Irby recently dove headfirst into giving direct advice with the new blog, irby + ian, teaming up with writer Ian Belknap, the beloved misanthropic monologuist and Write Club host. The two answer unsolicited questions, berating someone along the way.
“Ian is mean,” Irby says. “He’s mean to everyone. But I’m never mean to women. My idea of female empowerment is making dudes feel bad because their balls stink.”
Though frank about sex in her writing, Irby says the blog has done little to improve her sex life.
“I’m hoping this article gets me laid,” she says. “If you’re a funny dude, it doesn’t matter what you say and people still want to swing off your nuts. I get up and say, you know, ‘diarrhea and African pee,’ and dudes will be like, ‘You’re funny, but I’m going to go home.’ ”
But, a few days after our interview, she had a date with a fan of her blog.

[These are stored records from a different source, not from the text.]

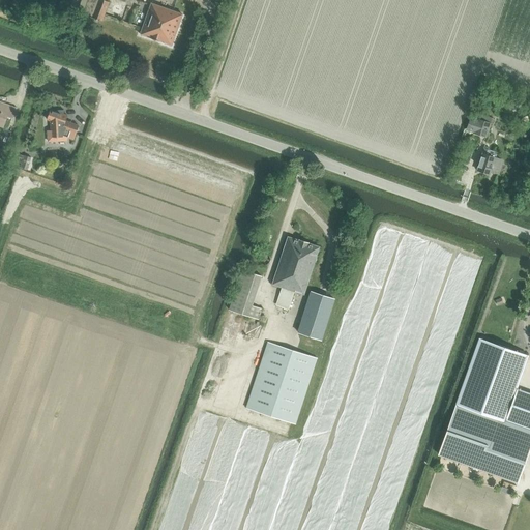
[(88,0),(83,15),(102,21),(109,2),(102,0),(88,0)]
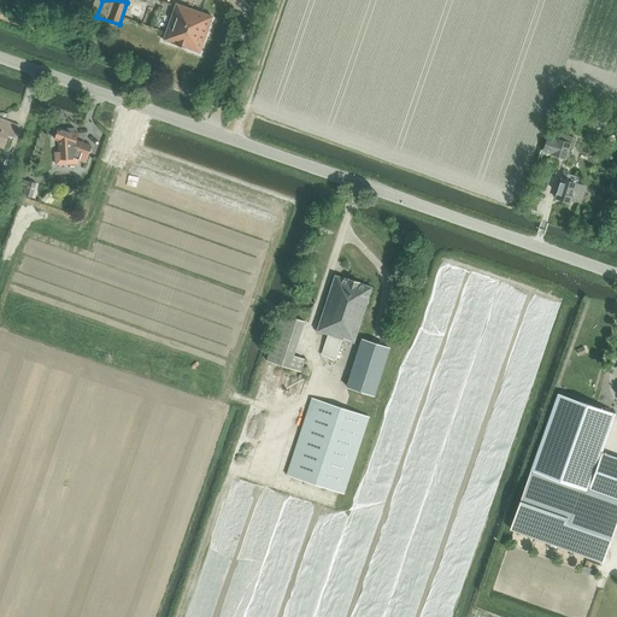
[(163,40),(200,53),(200,52),(212,17),(176,4),(163,39),(163,40)]
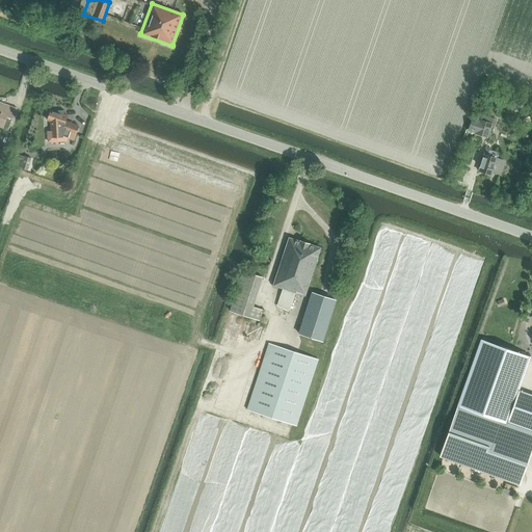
[(0,127),(3,129),(7,117),(12,120),(17,108),(0,103),(0,127)]
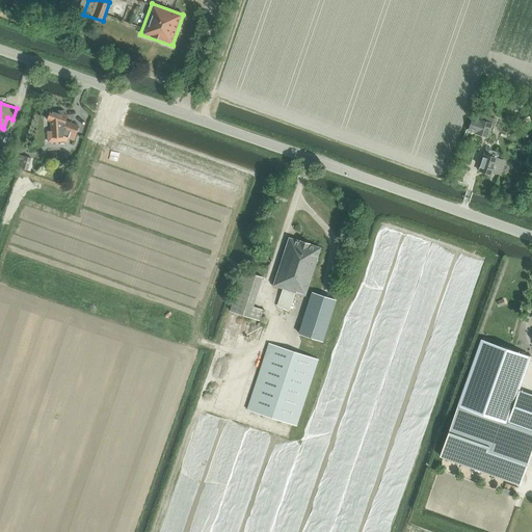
[(48,131),(48,133),(48,142),(57,141),(57,137),(63,137),(63,136),(74,140),(79,126),(65,122),(68,116),(64,115),(64,110),(57,111),(57,112),(51,110),(48,121),(51,122),(51,131),(48,131)]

“The dude used the word paroxysm in an e-mail,” she says. “I was like, ‘Oh, we’re going to do it with the lights on.’ It’s demoralizing banging dumb dudes. I always take it so personally when I let some asshole with no vocabulary put it in my butt.”
Irby is skeptical that half the things she says will make this story. But they have to. It’s the fearlessness in the way she talks and writes that will eventually propel Irby to the level of fame she desires, and may even take her out of the shoplifting game once and for all.
Irby hosts the Sunday Night Sex Show Sunday 30.